TEXT TO READ:
To Gravity or not to Gravity

Spinning mass generates gravity....?


Human ships only have grav in the spinning sections in B5 (like the empire ships). Sheridan's issue was he was floating towards a spinning space station surface moving at high speed! To generate some of the centripetal grav you're all talking about in this thread....
Well yes, but we also see officers on the bridge of Omega-class and other Earth Force warships (Notably the Alexander) standing on the deck and not strapped in like Sheridan was (with debris and corpses floating behind him) when he ambushed the Black Star.
It's handwavium - it works and only total nerds (like me LOL) nitpick it. :D
 
Pretty much...
Take the Babylon 5 approach. B5 spins to provide gravity; but there's no suggestion of varying gravity among the multiple levels.

It's centripital force not gravity as already mentioned, but there are isolated instances of it happening, although they are rather bizarrely juxtaposed with activities that indicate some sort of artificial gravity

In one episode it showed where all small ships dock at B5 enter at the center of rotation, are clamped and then taken down a moving platform to disembarkation areas where there is gravity.

JOB A: In the gravity thread, where do small ships enter when they dock at B5?

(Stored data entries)
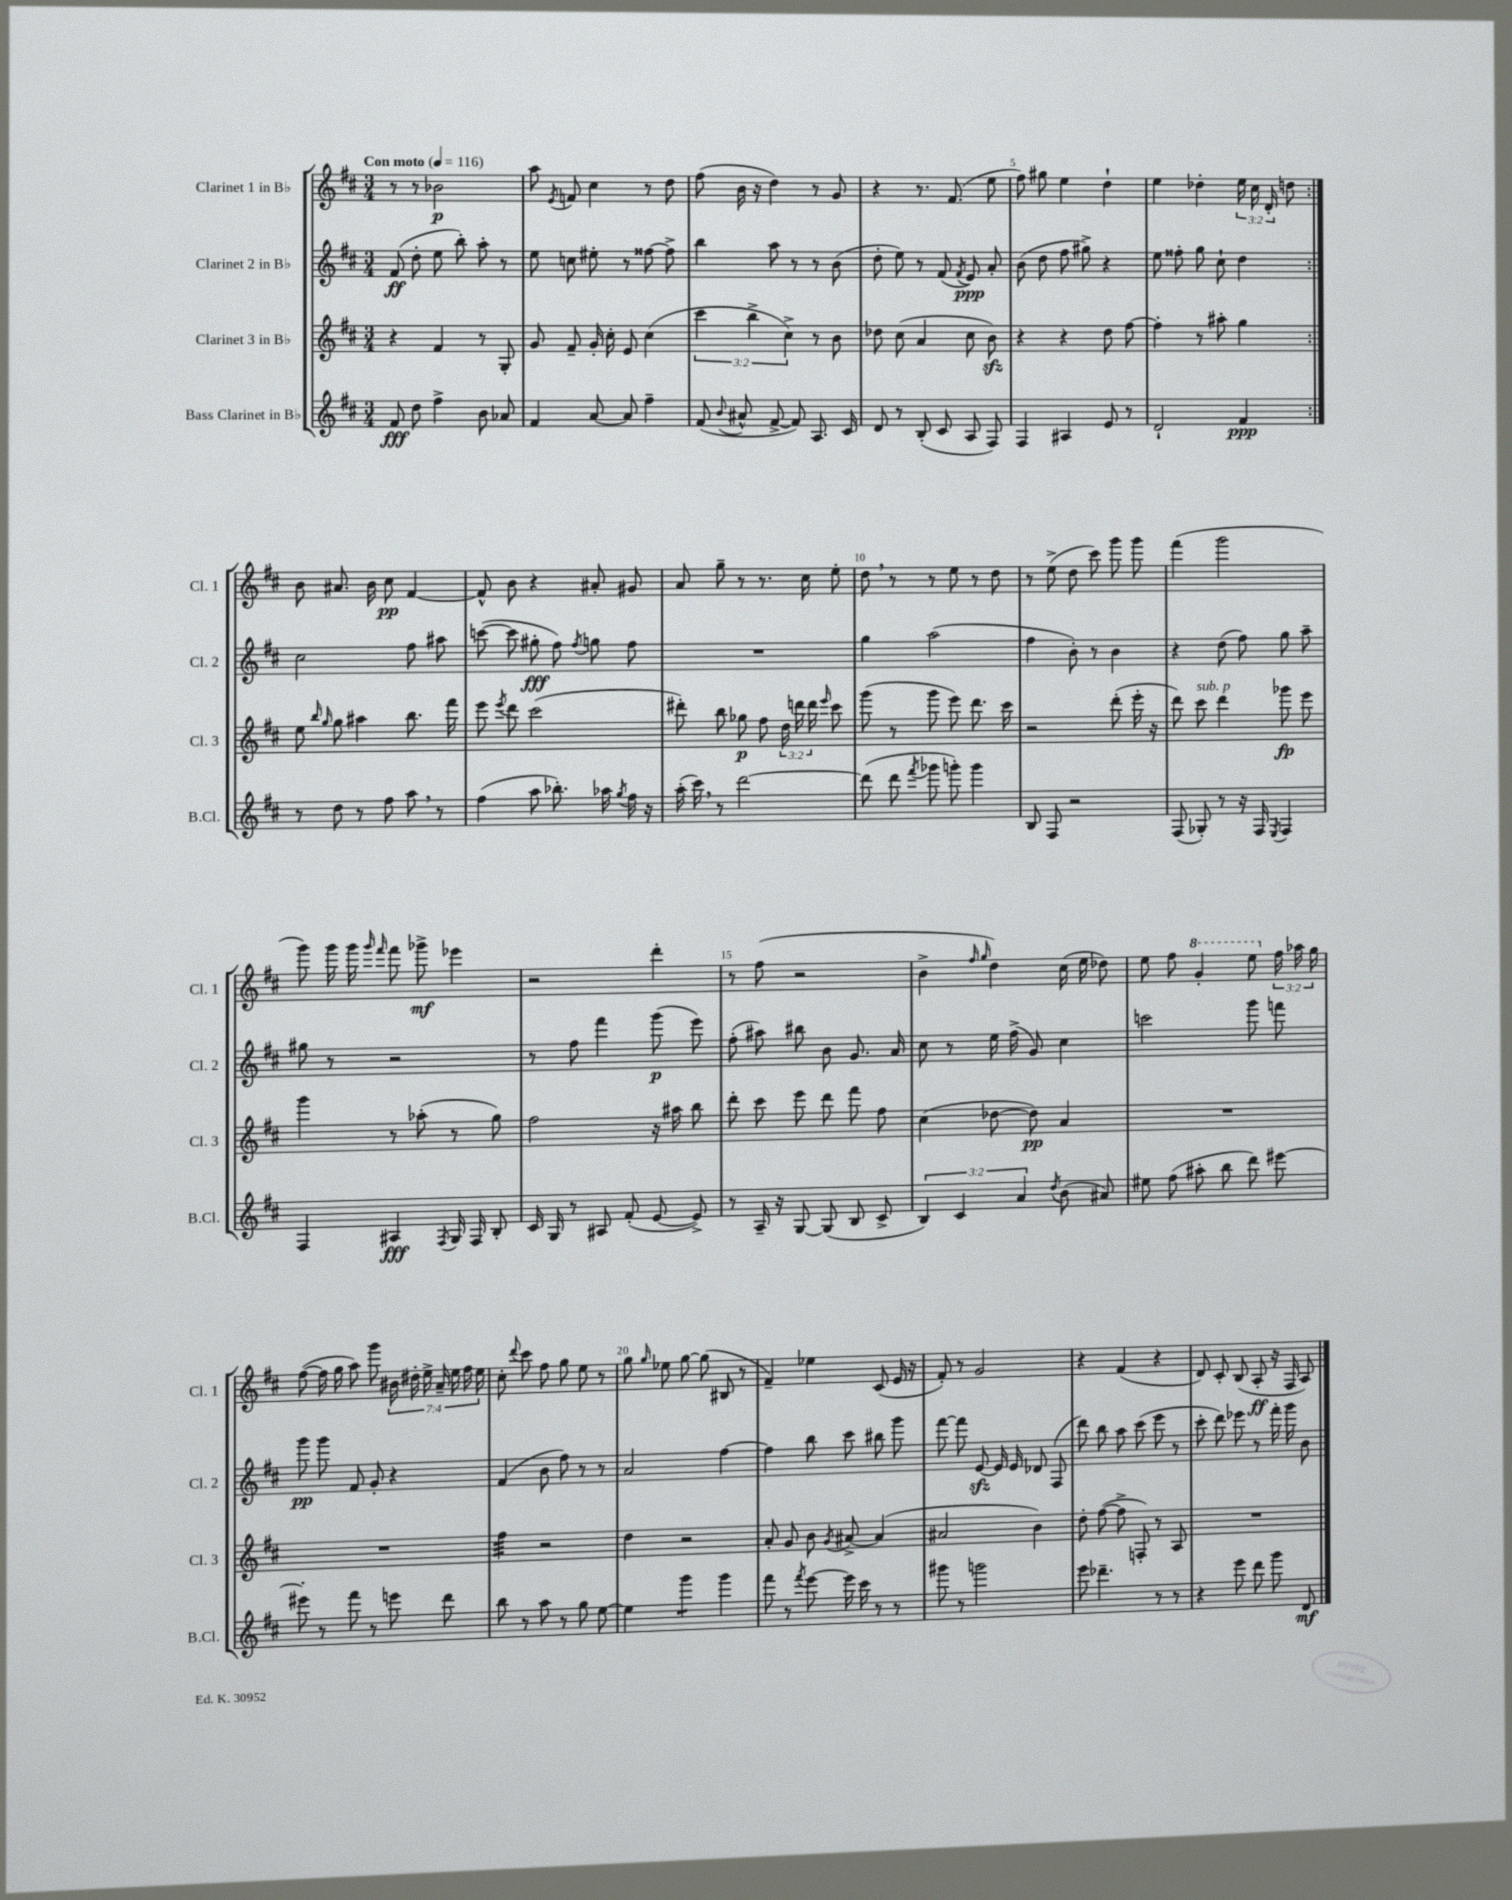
<<
\new StaffGroup <<
\new Staff = "s0" \with { instrumentName = "Clarinet 1 in Bb" shortInstrumentName = "Cl. 1" } {
    \clef treble \key d \major \numericTimeSignature \time 3/4 \override Staff.TupletNumber.text = #tuplet-number::calc-fraction-text \tempo "Con moto" 4 = 116
    \autoBeamOff \repeat volta 2 { r8 r8 bes'2\p |
    a''8 \acciaccatura { e'8 } f'8 cis''4 r8 d''8 |
    fis''8( b'16 r16 d''4) r8 g'8 |
    r4 r8. fis'8.( e''8 |
    fis''8) gis''8 e''4 d''4-! |
    e''4 des''4-. \tuplet 3/2 { e''16 cis''16 d'16-. } d''8 | }
    b'8 ais'8. b'16 cis''8\pp fis'4~ |
    fis'8-^ b'8 r4 ais'8-. gis'8 |
    a'8 g''8-- r8 r8. cis''16 e''8-. |
    d''8 \breathe r8 r8 e''8 r8 d''8 |
    r8 e''8->( d''8 cis'''8) g'''8 g'''8 |
    fis'''4( g'''2 |
    g'''8) g'''16 g'''16 \grace { g'''16 fis'''16 } fis'''8 ges'''8->\mf ees'''4 |
    r2 d'''4-. |
    r8 fis''8( r2 |
    b'4-> \grace { fis''16 g''16 } d''4) cis''16( e''16 des''8) |
    e''8 fis''8 \ottava #1 g''4-. e'''8 \ottava #0 \tuplet 3/2 { fis''16 aes''16 g''16 } |
    fis''8~( fis''16 g''16 a''8) g'''8 \tuplet 7/4 { bis'16 dis''16-. e''16-> a'16-- e''16 fis''16 e''16 } |
    cis''8-. \appoggiatura { d'''8 } cis'''8 fis''8 g''8 e''8 r8 |
    g''8 \grace { g''16 } ees''8 g''8~ g''8( bis8 r8 |
    fis'4--) ees''4 cis'8( e'16 r16 |
    fis'8-.) r8 g'2 |
    r4 fis'4( r4 |
    d'8) cis'8-. b8( a8-.\ff r16 fis16 a8) \bar "|." |
}
\new Staff = "s1" \with { instrumentName = "Clarinet 2 in Bb" shortInstrumentName = "Cl. 2" } {
    \clef treble \key d \major \numericTimeSignature \time 3/4
    \autoBeamOff \repeat volta 2 { fis'8\ff( d''8-. e''8 b''8-.) a''8-. r8 |
    e''8 c''8 eis''8-. r8 fisis''8~ fisis''8-> |
    b''4 a''8 r8 r8 b'8( |
    d''8-. e''8) r8 fis'8( \acciaccatura { fis'8 } e'8\ppp) a'8-. |
    b'8( d''8 fis''8 gis''8->) r4 |
    e''8 fisis''8-. g''8 cis''8-! d''4 | }
    cis''2 fis''8 ais''8 |
    c'''8~( c'''8 gis''8-.\fff fis''8) \acciaccatura { fis''8 } g''8 fis''8 |
    R2. |
    g''4 a''2( |
    fis''4 b'8-.) r8 b'4 |
    r4 d''8( fis''8) g''8 a''8-- |
    gis''8 r8 r2 |
    r8 fis''8 fis'''4 g'''8\p( e'''8) |
    fis''8-.( ais''8) bis''8 b'8 g'8. a'16 |
    cis''8 r8 e''16 fis''16->( g'8) cis''4 |
    c'''2 g'''8 f'''8 |
    g'''8\pp g'''8 fis'8 g'8-. r4 |
    fis'4( b'8 fis''8) r8 r8 |
    a'2 fis''4~ |
    fis''4 b''8 cis'''8 bis''8 g'''8 |
    fis'''8~ fis'''8 e'8~\sfz e'16 e'16 des'8 fis8( |
    d'''8) b''8 a''8 cis'''8( e'''8 r8 |
    cis'''8-. d'''8) ees'''8 r8 fis'''16-. g'''16 b'8 \bar "|." |
}
\new Staff = "s2" \with { instrumentName = "Clarinet 3 in Bb" shortInstrumentName = "Cl. 3" } {
    \clef treble \key d \major \numericTimeSignature \time 3/4 \override Staff.TupletNumber.text = #tuplet-number::calc-fraction-text
    \autoBeamOff \repeat volta 2 { r4 fis'4 r8 g8-. |
    g'8 fis'8-- g'16-. cis''16-. e'8 cis''4( |
    \tuplet 3/2 { cis'''4 b''4-> cis''4->) } r8 b'8 |
    des''8 cis''8( a'4 cis''8 b'8\sfz) |
    r4 r4 d''8 fis''8~ |
    fis''4-. r8 ais''8-. g''4 | }
    e''8 \grace { b''16 g''16 } g''8 ais''4 b''8. fis'''16 |
    e'''8 \acciaccatura { e'''8 } d'''8 cis'''2( |
    dis'''8-.) b''8 ges''8\p fis''8 \tuplet 3/2 { d''16 d'''16 d'''16 } \grace { e'''16 } cis'''8 |
    g'''8( r8 g'''8 e'''8) d'''8. cis'''16 |
    r2 d'''8-.( e'''16-. r16 |
    d'''8) cis'''8^\markup { \italic "sub. p" } d'''4 ges'''8\fp e'''8 |
    g'''4 r8 aes''8-.( r8 g''8) |
    fis''2 r16 ais''16 b''8 |
    d'''8-. cis'''8 e'''8 d'''8 fis'''8 fis''8 |
    cis''4( des''8~ des''8\pp) a'4 |
    R2. |
    R2. |
    fis''4:32 r2 |
    d''4 r2 |
    a'8-. g'8 b'8 \acciaccatura { g'8 } ais'8~-> ais'4( |
    ais'2 b'4) |
    d''8-. fis''8~( fis''8-> f8-.) r8 a8 |
    R2. \bar "|." |
}
\new Staff = "s3" \with { instrumentName = "Bass Clarinet in Bb" shortInstrumentName = "B.Cl." } {
    \clef treble \key d \major \numericTimeSignature \time 3/4 \override Staff.TupletNumber.text = #tuplet-number::calc-fraction-text
    \autoBeamOff \repeat volta 2 { fis'8\fff d''8 fis''4-> b'8 aes'8 |
    fis'4 a'8~ a'8 fis''4-- |
    fis'8( \appoggiatura { b'8 } ais'8-^ fis'8~-> fis'8) a8. cis'16 |
    d'8 r8 b8-.( cis'8 a8 fis8) |
    fis4 ais4 e'8 r8 |
    d'2-! fis'4\ppp | }
    r8 d''8 r8 fis''8 a''8 \breathe r8 |
    fis''4( a''8 bes''8.-.) aes''16 \acciaccatura { g''8 } fis''16 r16 |
    a''16-.( cis'''16) \breathe r8 d'''2~ |
    d'''8( d'''8 \acciaccatura { fis'''8 } ges'''8 g'''8-.) g'''4 |
    b8 fis8 r2 |
    fis8( ges8-.) r8 r16 fis16 \acciaccatura { e8 } fis4 |
    fis4 ais4\fff \acciaccatura { fis8 } g16 fis16 b8-. |
    cis'16 g16 r8 ais8 fis'8-.( e'8~ e'8->) |
    r8 a16-- r16 g8~ g8( b8 cis'8-> |
    \tuplet 3/2 { b4) cis'4 a'4 } \acciaccatura { d''8 } b'8( ais'8) |
    eis''8 fis''8( ais''8-. b''8 d'''8) eis'''8~ |
    eis'''8-. r8 fis'''8 r8 e'''8 d'''8 |
    b''8 r8 a''8 r8 g''8 e''8~ |
    e''4 g'''4:8 g'''4 |
    fis'''8 r8 \acciaccatura { fis'''8 } e'''8~ e'''16 cis'''16 r8 r8 |
    gis'''8 r8 g'''2 |
    e'''8 des'''4.-- r8 r8 |
    r4 e'''8 d'''8 g'''8 d'8\mf \bar "|." |
}
>>
>>
\layout { \context { \Score \override BarNumber.break-visibility = ##(#f #t #t) barNumberVisibility = #(every-nth-bar-number-visible 5) } }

JOB B: Please retype the records from their start through the line containing "a'8 g''8-- r8 r8. cis''16 e''8-. |", including that line, and leave the pictures out.

FINISHED ANSWER A: They enter at the center of rotation.

FINISHED ANSWER B:
<<
\new StaffGroup <<
\new Staff = "s0" \with { instrumentName = "Clarinet 1 in Bb" shortInstrumentName = "Cl. 1" } {
    \clef treble \key d \major \numericTimeSignature \time 3/4 \override Staff.TupletNumber.text = #tuplet-number::calc-fraction-text \tempo "Con moto" 4 = 116
    \autoBeamOff \repeat volta 2 { r8 r8 bes'2\p |
    a''8 \acciaccatura { e'8 } f'8 cis''4 r8 d''8 |
    fis''8( b'16 r16 d''4) r8 g'8 |
    r4 r8. fis'8.( e''8 |
    fis''8) gis''8 e''4 d''4-! |
    e''4 des''4-. \tuplet 3/2 { e''16 cis''16 d'16-. } d''8 | }
    b'8 ais'8. b'16 cis''8\pp fis'4~ |
    fis'8-^ b'8 r4 ais'8-. gis'8 |
    a'8 g''8-- r8 r8. cis''16 e''8-. |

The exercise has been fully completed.